I bought a Sony Bravia TV because it had internet connectivity. It does, sort of, but not the way I understood it. It connects to a half-assed clunky version of the internet. It doesn’t, after all, play stuff from the web. I doesn’t let me browse. At all. I discover that I can jigger about with things to make it do that, sort of. I bought a Roku Media Streamer so I can stream digital media from my network to the TV. It does, sort of, but not the way I understood it. It has an interface clunkier than a clunky thing from clunky-land in the far forgotten time of the early nineties. I took it back. I bought a Boxee Box which according to the manufacturers, does all the things I want it to do. It does, sort of, but not the way I understood it. It falls over a lot. The display is intermittently broken and it switches sound output on and off suddenly, threatening my lovely expensive speakers (which were made in the 1970’s by the way and still work when not rapidly switched on and off by a dodgy boxee). I took it back.

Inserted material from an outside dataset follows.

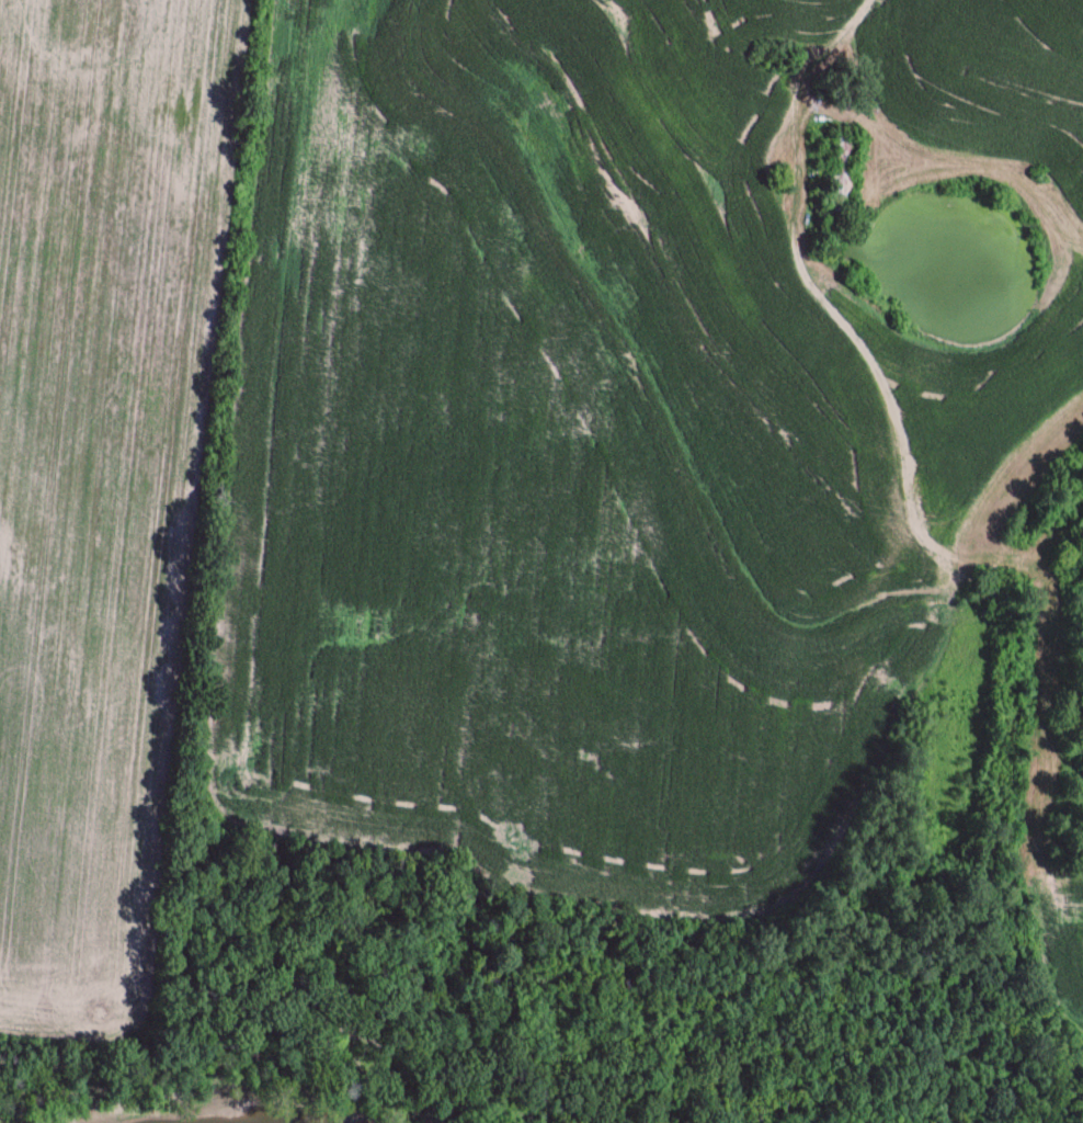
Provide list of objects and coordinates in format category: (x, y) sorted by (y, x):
road: (799, 97)
building: (844, 175)
road: (327, 487)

I got an Asus Nexus Google 7 tablet which has had a flickering display fault since the day it arrived and despite being returned to the manufacturer twice, still has the fault. The audio output has never worked. I’m sending it back. Again.
The future may be technology but don’t you rely on it doing what you think it will do. It will, sort of, but not the way you understood it.

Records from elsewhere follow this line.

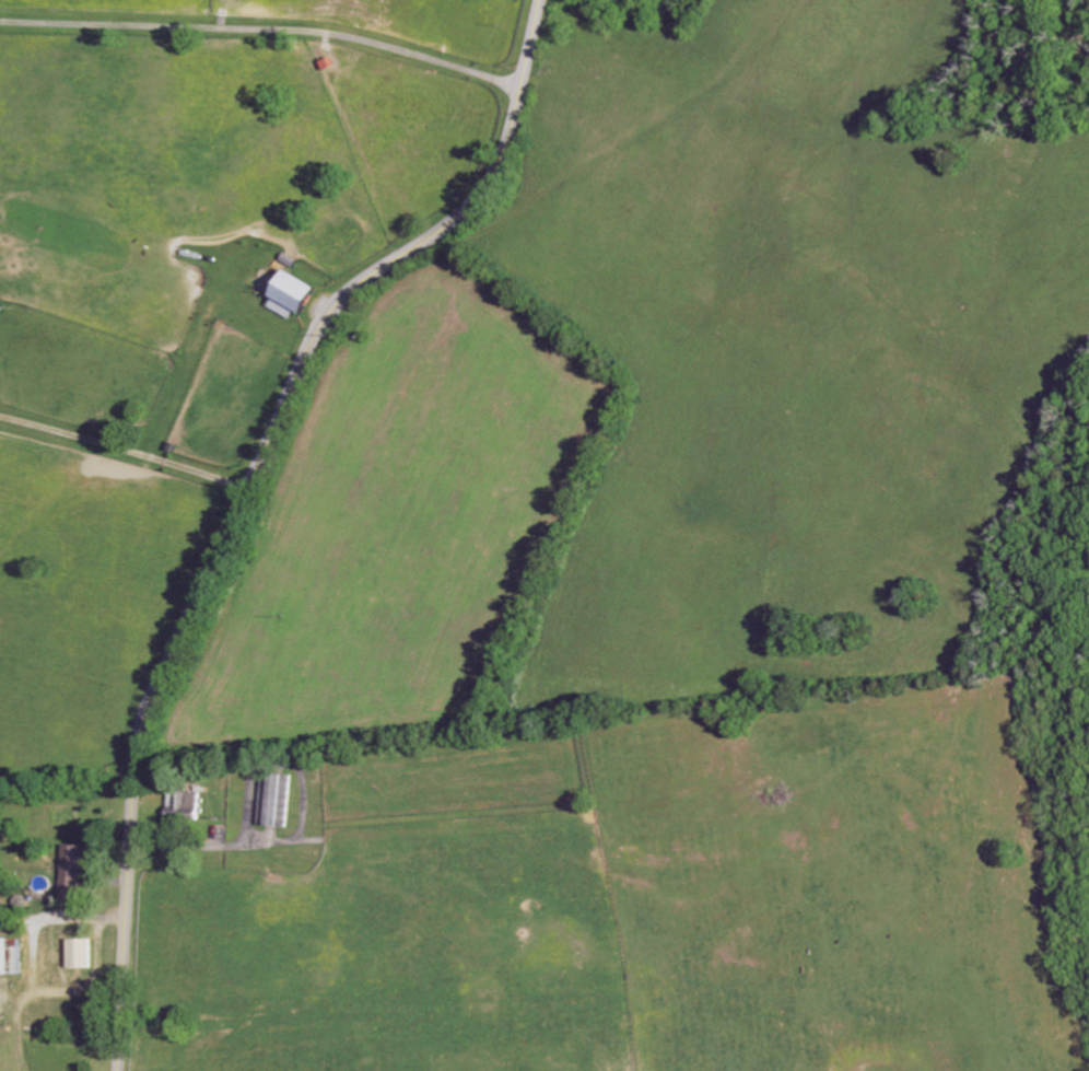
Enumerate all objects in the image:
road: (266, 28)
building: (295, 295)
road: (126, 446)
road: (246, 495)
building: (276, 800)
building: (187, 805)
road: (197, 844)
building: (73, 873)
building: (81, 954)
building: (12, 957)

e-learning and digital cultures: a digital artefact – my assignment for the EDCMOOC. Comments welcome.
I’ve been having a conversation with a couple of friends about things like moocs and blended learning and the future of education. In that dialogue, the issue of sharing content under the Creative Commons License arose – this being offered as a reasonable step to take to share resources for online learning without having somebody steal it and sell it on for profit.
My first blog was posted in 1997 and within a few months I realised that the images and content I so carefully created were being used by others to make money, either through aggregation or lazy theft of copyright material. Since that time, I have tried on a number of occasions to seek redress, either by having the content removed, or properly acknowledged and back-linked to the source, or by seeking some kind of royalty or compensation for the use of my intellectual property. Only once have I ever been successful in getting appropriate acknowledgement posted for my articles and images.
I’ve often defended against leeching by substituting another image – something a little less appropriate for the thief’s original purpose, usually. There’s not much you can do when your images or content are posted into someone else’s server space. Legal fees are prohibitively extortionate – £150 per hour is mate’s rates around here and it’s only lawyers that can afford that kind of expenditure.
Encouraged by my friends’ assertion that I have the law on my side, I’ve just billed a well-known Scottish University £200 for Royalties for an image (a drawing of mine) they have stolen from one of my sites which is clearly marked copyright. Ironically, on the site where they have posted the image, there is a notice for students which states: “Note: Don’t post other people’s pictures to your blog without permission” a few lines down from the infringement.
I’ll let you know how it goes. UPDATE 28 March 2013: They paid up.